John T. Harvey (born January 20, 1961) is an English-American professor of economics at Texas Christian University. Harvey, a post-Keynesian economist, which is considered a type of heterodox economics, publishes accessible editorials and content to the field's study.

== Early life and education ==

Born in London, England, Harvey attended Knoxville Catholic High School, in Tennessee, in 1979. He completed his undergraduate studies at the neighboring University of Tennessee in a double-major program of economics and political science in 1983. Over the next four years, Harvey finished his graduate work at the same university, acquiring his master's degree and doctorate in economics in 1986 and 1987, respectively.

== Professional life ==

Texas Christian University hired Harvey from the University of Tennessee once he completed his doctorate in 1987. He later became chair of the Department of Economics. His areas of specialty include the history of economics, macroeconomics, and its various contemporary schools of thought.
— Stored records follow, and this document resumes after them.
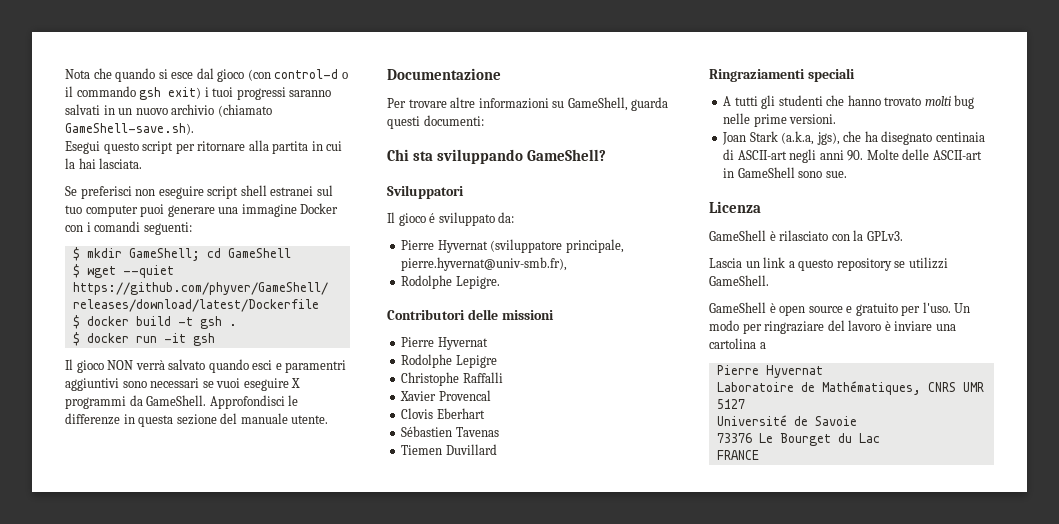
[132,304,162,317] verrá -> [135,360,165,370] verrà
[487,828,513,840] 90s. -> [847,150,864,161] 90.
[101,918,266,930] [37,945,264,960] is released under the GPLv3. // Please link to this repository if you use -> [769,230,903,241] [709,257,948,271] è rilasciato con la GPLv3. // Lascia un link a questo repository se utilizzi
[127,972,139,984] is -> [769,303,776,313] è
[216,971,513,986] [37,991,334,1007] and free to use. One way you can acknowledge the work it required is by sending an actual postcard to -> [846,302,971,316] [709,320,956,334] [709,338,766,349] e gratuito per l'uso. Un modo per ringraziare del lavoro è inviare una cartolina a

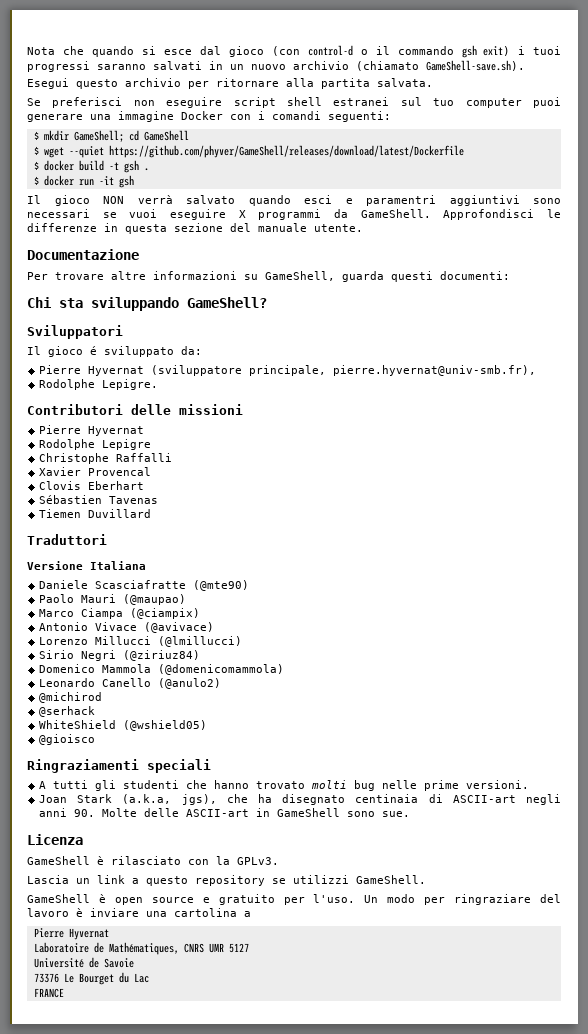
[142,141,174,154] script -> [125,78,181,87] archivio
[311,141,343,151] [65,158,143,169] in cui la hai lasciata. -> [377,78,433,87] salvata.
(497, 449) none -> [27,534,107,545] [27,561,146,570] [39,580,250,591] [39,594,187,605] [39,608,201,619] [39,622,215,633] [39,636,243,647] [39,650,201,661] [39,664,285,675] [39,678,222,689] [39,692,103,703] [39,706,96,717] [39,720,208,731] [39,734,96,745] // Traduttori // Versione Italiana // Daniele Scasciafratte (@mte90) // Paolo Mauri (@maupao) // Marco Ciampa (@ciampix) // Antonio Vivace (@avivace) // Lorenzo Millucci (@lmillucci) // Sirio Negri (@ziriuz84) // Domenico Mammola (@domenicomammola) // Leonardo Canello (@anulo2) // @michirod // @serhack // WhiteShield (@wshield05) // @gioisco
While serving two professional organizations, Harvey has been a contributor to the economic reports of Forbes since April 2011.

== Books ==

- US Business Cycles 1954-2020: Sources, Symptoms, Solutions, Cambridge University Press, 2025.
- Contending Perspectives in Economics: A Guide to Contemporary Schools of Thought, Edward Elgar, 2015.
- Currencies, Capital Flows, and Crises: A Post Keynesian Analysis of Exchange Rate Determination, Routledge, 2009.
- Future Directions for Heterodox Economics, University of Michigan Press (co-edited with Robert F. Garnett), 2008.
- Foundations of International Economics: A Post Keynesian Analysis, edited by Johan Deprez and John T. Harvey, London: Routledge (1999).

== Personal life ==
During his graduate years, he married Melanie Lynn Barker on August 3, 1985, in Nashville. They have twin daughters. The family owns a pet dog, Coble.

Harvey's leisure activities are playing computer games or reading about the Second World War.